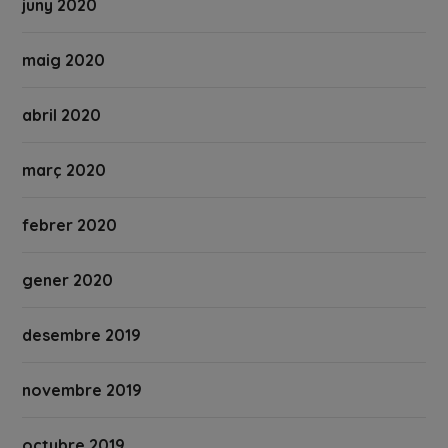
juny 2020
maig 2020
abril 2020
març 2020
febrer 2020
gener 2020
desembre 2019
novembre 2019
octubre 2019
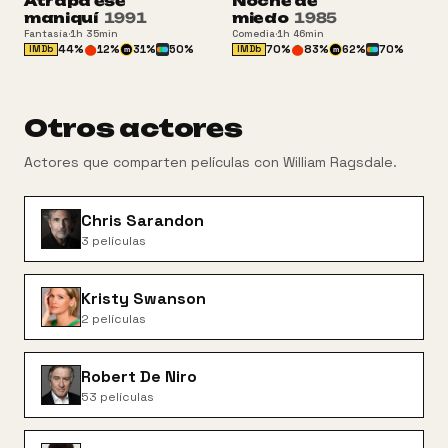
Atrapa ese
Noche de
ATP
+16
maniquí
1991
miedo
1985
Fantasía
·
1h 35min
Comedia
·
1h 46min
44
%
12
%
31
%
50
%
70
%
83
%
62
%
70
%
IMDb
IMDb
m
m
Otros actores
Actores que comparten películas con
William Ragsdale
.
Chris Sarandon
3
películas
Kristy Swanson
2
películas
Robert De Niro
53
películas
* * *
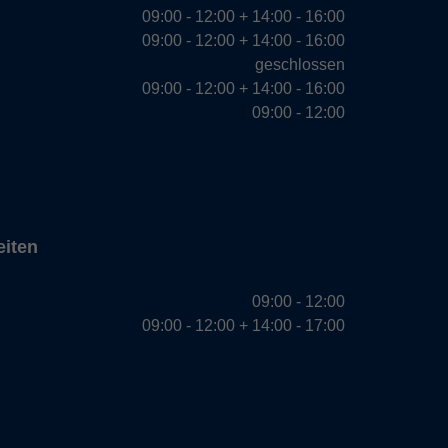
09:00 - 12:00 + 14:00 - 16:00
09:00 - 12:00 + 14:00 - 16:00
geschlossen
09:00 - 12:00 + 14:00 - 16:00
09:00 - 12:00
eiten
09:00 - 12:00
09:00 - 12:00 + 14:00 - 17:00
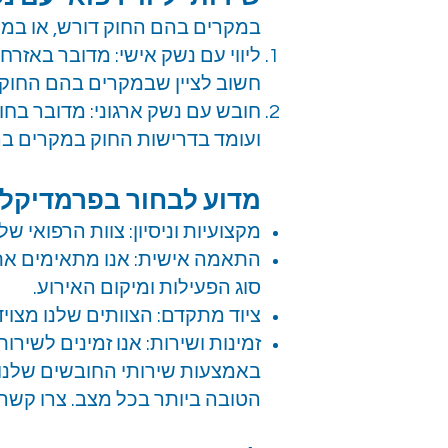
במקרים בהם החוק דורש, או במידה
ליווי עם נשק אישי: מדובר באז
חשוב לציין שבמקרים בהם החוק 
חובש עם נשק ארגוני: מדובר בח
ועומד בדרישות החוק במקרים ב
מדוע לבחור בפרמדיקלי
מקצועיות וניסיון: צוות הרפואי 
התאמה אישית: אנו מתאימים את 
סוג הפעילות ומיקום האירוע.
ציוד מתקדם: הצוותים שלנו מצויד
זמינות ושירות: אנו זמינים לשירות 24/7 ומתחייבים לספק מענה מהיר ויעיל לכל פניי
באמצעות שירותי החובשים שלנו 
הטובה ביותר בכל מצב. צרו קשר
---
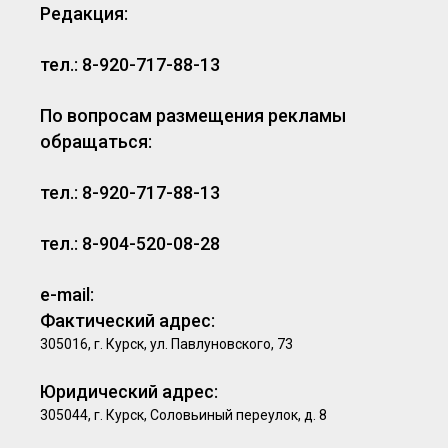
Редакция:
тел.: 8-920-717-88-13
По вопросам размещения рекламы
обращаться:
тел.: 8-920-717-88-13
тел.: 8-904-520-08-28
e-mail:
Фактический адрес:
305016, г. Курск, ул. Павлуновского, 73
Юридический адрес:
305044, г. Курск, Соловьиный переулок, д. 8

▶ _What needs to be done_
Would you please return all lines from the listing above that contain "החוק"?

▶ _Task solution_
במקרים בהם החוק דורש, או במידה
חשוב לציין שבמקרים בהם החוק 
ועומד בדרישות החוק במקרים ב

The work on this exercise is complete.